Tout est parti de mon expérience personnelle à l'université en Italie, puis au Royaume-Uni. Les livres restent assez chers et beaucoup d'étudiants préfèrent les acheter d'occasion, faire des photocopies ou les télécharger sur des sites illégaux. Par voie de conséquence, les éditeurs perdent chaque année des revenus considérables (-23% entre 2012 et 2017). Partant de ce double constat, l'idée a été de créer une plateforme sur le modèle de Spotify ou de Netflix, qui permettrait d'avoir accès à des livres académiques à un prix intéressant. C'est ainsi qu'est né Perlego - " je lis " en latin. N'ayant pas réussi à lancer le projet en Belgique, cela s'est fait au Royaume-Uni qui était vraiment, à l'époque, le premier pays européen en matière d'investissements. Là, grâce à une mise de départ provenant de la vente de ma première petite société, Iconic Matter, une levée de fonds a permis d'obtenir 800 000 € auprès de " business angels " lors d'un premier tour de table. A ce jour, Perlego pèse 23 millions €, compte plus de 4600 éditeurs - dont Lagardère- et plus de 530 000 titres numériques dans les domaines les plus variés (histoire, littérature, science politique, médecine, etc.). Il y en a déjà 360 sur la Covid-19 ! La majorité de nos utilisateurs sont des étudiants mais aussi, de plus en plus, des entreprises et des adultes en formation continue (près d'un tiers).
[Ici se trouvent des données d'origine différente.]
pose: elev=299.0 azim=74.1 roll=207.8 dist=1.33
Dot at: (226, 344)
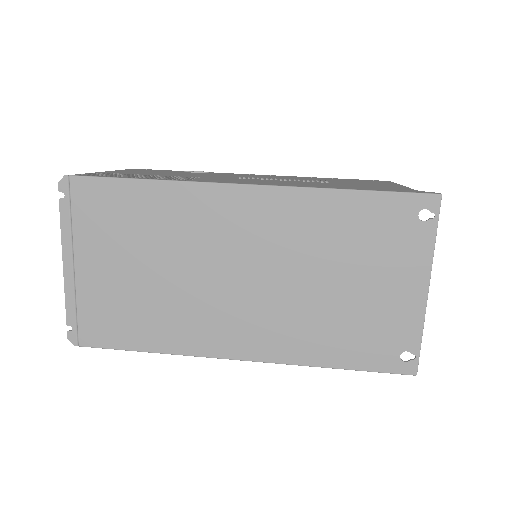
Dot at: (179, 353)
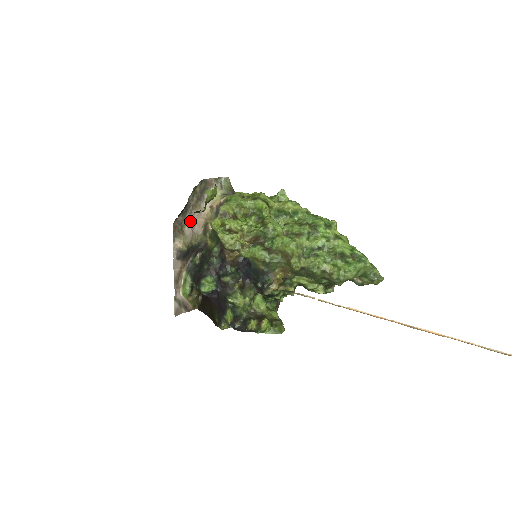
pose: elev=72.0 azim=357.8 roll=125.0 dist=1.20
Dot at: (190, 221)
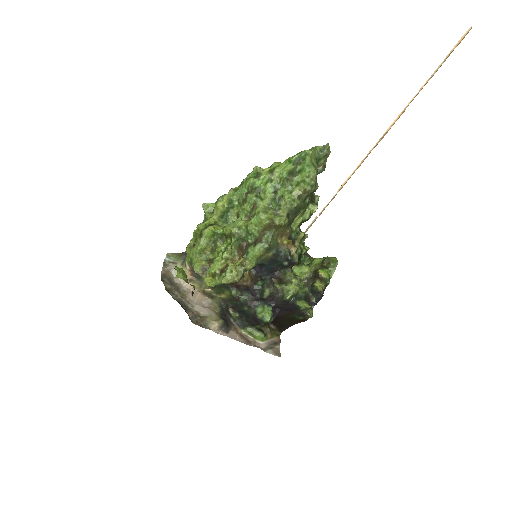
Dot at: (196, 306)
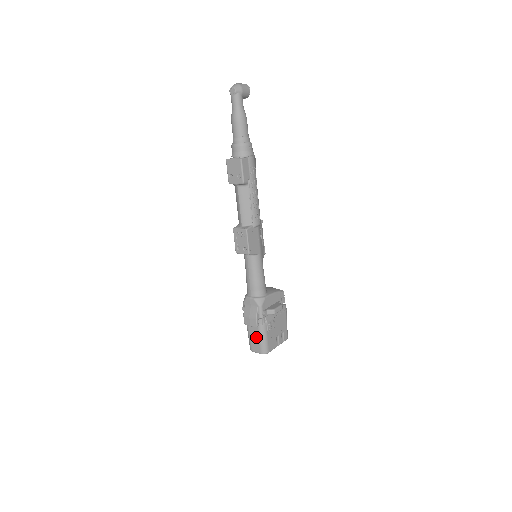
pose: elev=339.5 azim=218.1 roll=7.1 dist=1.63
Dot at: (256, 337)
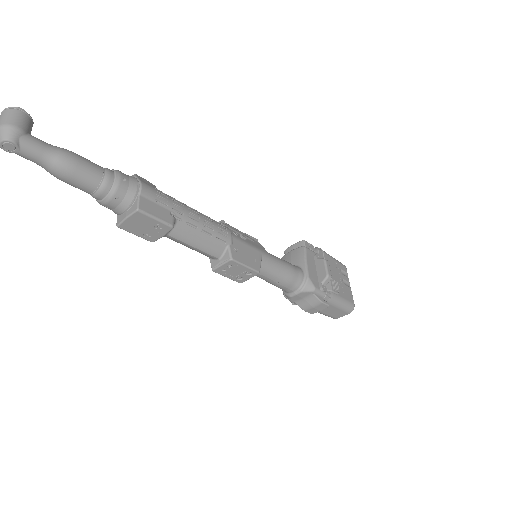
Dot at: (333, 310)
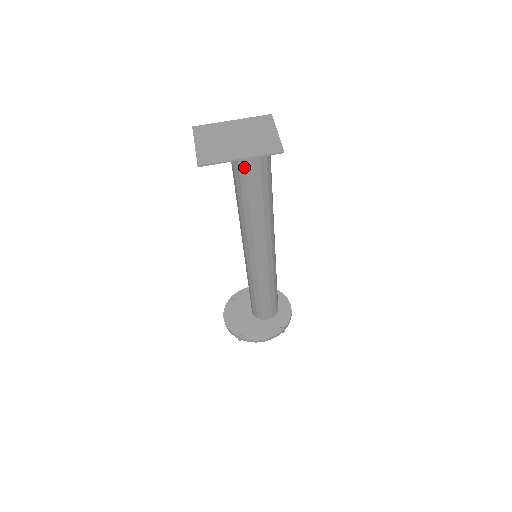
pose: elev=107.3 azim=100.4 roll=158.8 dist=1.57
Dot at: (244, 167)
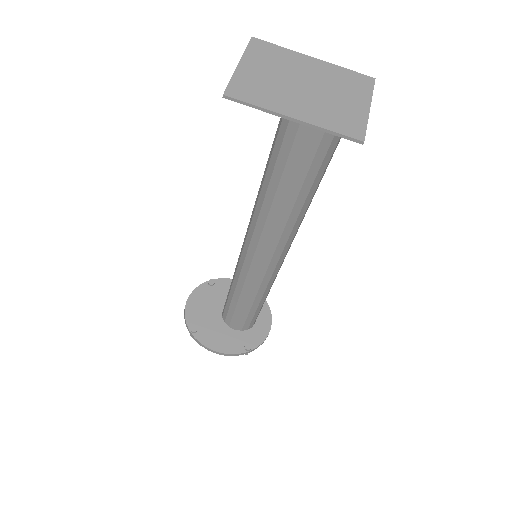
Dot at: (294, 135)
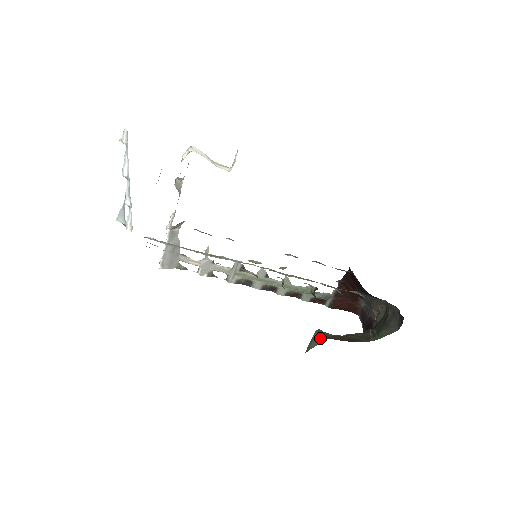
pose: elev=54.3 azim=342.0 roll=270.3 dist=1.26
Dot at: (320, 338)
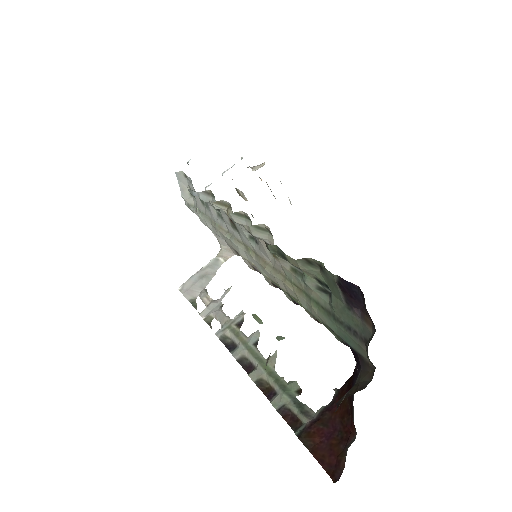
Dot at: occluded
Comment avez-vous convaincu les éditeurs de vous suivre ?
En faisant le choix du numérique, les éditeurs évitent à la fois le problème de la deuxième main et celui du piratage, qui leur cause un préjudice considérable. C'était la même situation pour la musique il y a quelques années. Nous agissons comme un distributeur de contenus ; les utilisateurs ont un accès illimité à notre catalogue, contre un abonnement de 12 € par mois ou de 96 € par an, et nous reversons ensuite 65% de nos revenus à nos éditeurs, au prorata de la consommation. Ces derniers peuvent ainsi récupérer une part importante des sommes perdues et obtiennent en sus gratuitement de Perlego des données en temps réel, anonymisées, sur les livres consultés. Environ 96% d'entre eux nous cèdent leurs droits pour le monde entier ; seule une petite poignée veut se limiter à un territoire donné.
Vous êtes encore principalement implanté au Royaume-Uni, mais vous avez commencé à conquérir d'autres marchés. Vous offrez désormais des livres en plusieurs langues : cela vous semble important ?
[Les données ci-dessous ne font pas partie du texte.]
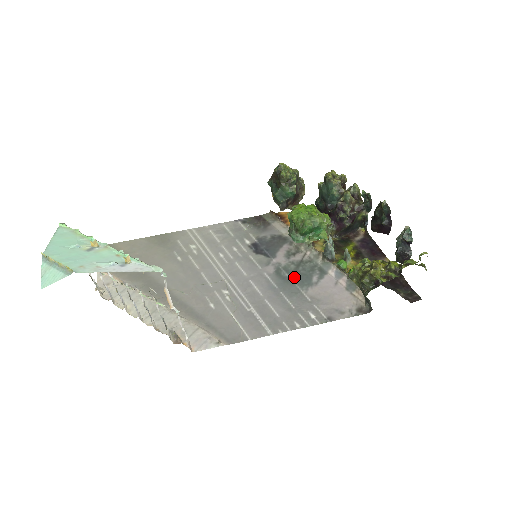
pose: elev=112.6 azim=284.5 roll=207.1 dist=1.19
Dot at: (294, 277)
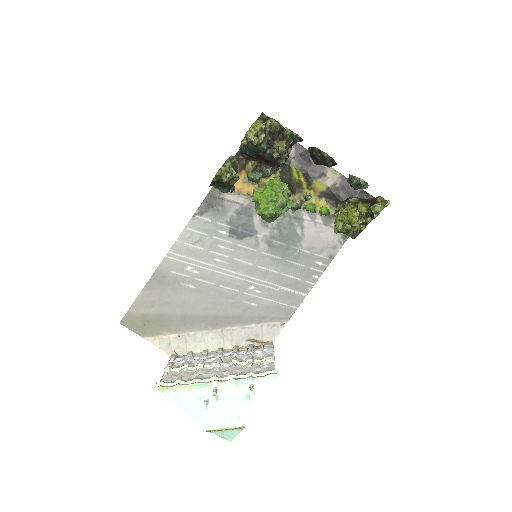
Dot at: (285, 241)
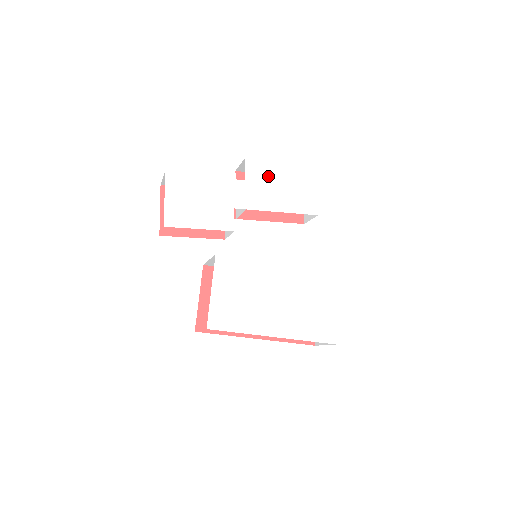
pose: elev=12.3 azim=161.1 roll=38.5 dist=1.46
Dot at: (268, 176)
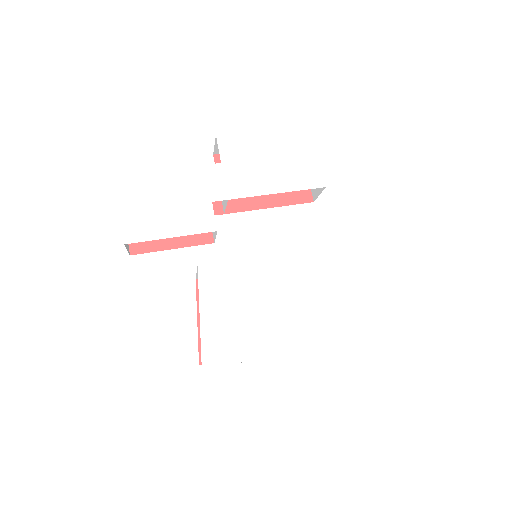
Dot at: (250, 151)
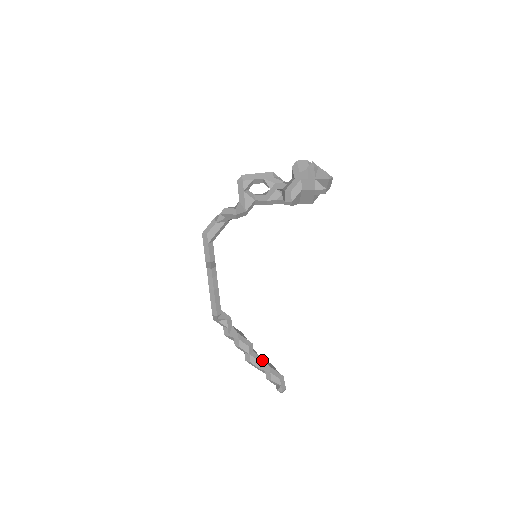
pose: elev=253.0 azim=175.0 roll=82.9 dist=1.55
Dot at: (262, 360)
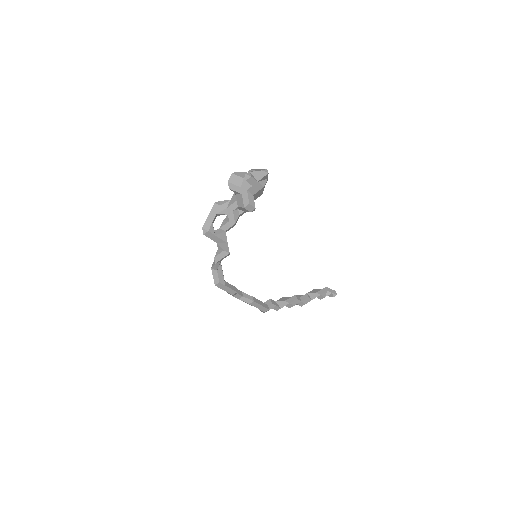
Dot at: (308, 295)
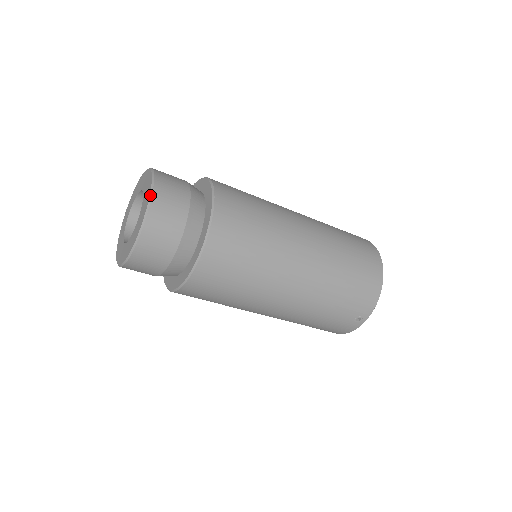
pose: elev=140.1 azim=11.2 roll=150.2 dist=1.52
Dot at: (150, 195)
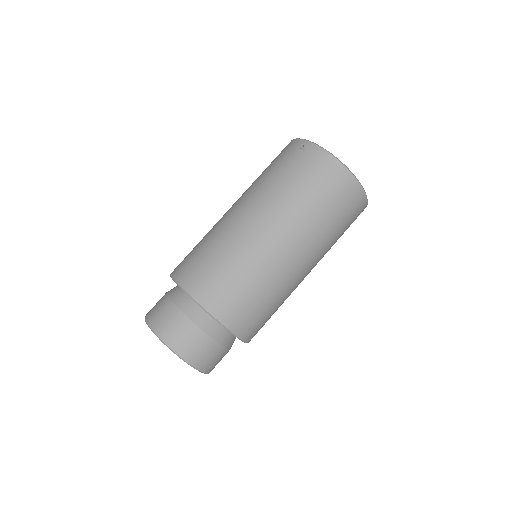
Dot at: occluded
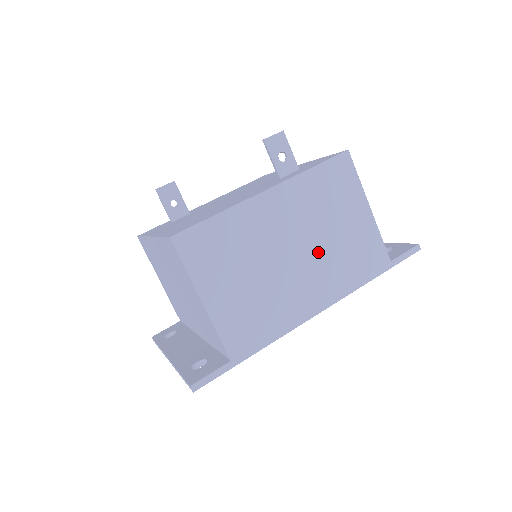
Notre mission est de rendre l'éducation plus démocratique. Nous voulons donc diversifier les langues de nos livres, même si l'anglais reste encore très majoritaire. L'Union européenne compte 17,5 millions d'étudiants, dont 11 millions seront amenés à un moment ou à un autre à utiliser l'anglais. Il était donc fondamental de proposer des ouvrages dans cette langue. On est ensuite passé à l'allemand : il y a 2,2 millions d'étudiants allemands et les éditeurs concernés sont plutôt proactifs. Puis à l'italien, du fait de mes études en Italie à l'université Bocconi[1], parce que le piratage y est très important et le marché d'occasion très développé. Enfin l'espagnol, indispensable pour s'implanter en Amérique latine. Depuis le mois de décembre, nous proposons aussi des livres en français, environ 15 000 à ce jour ; mais les éditeurs français sont encore un peu vieux jeu, plus de 80% de leurs revenus viennent de l'édition-papier.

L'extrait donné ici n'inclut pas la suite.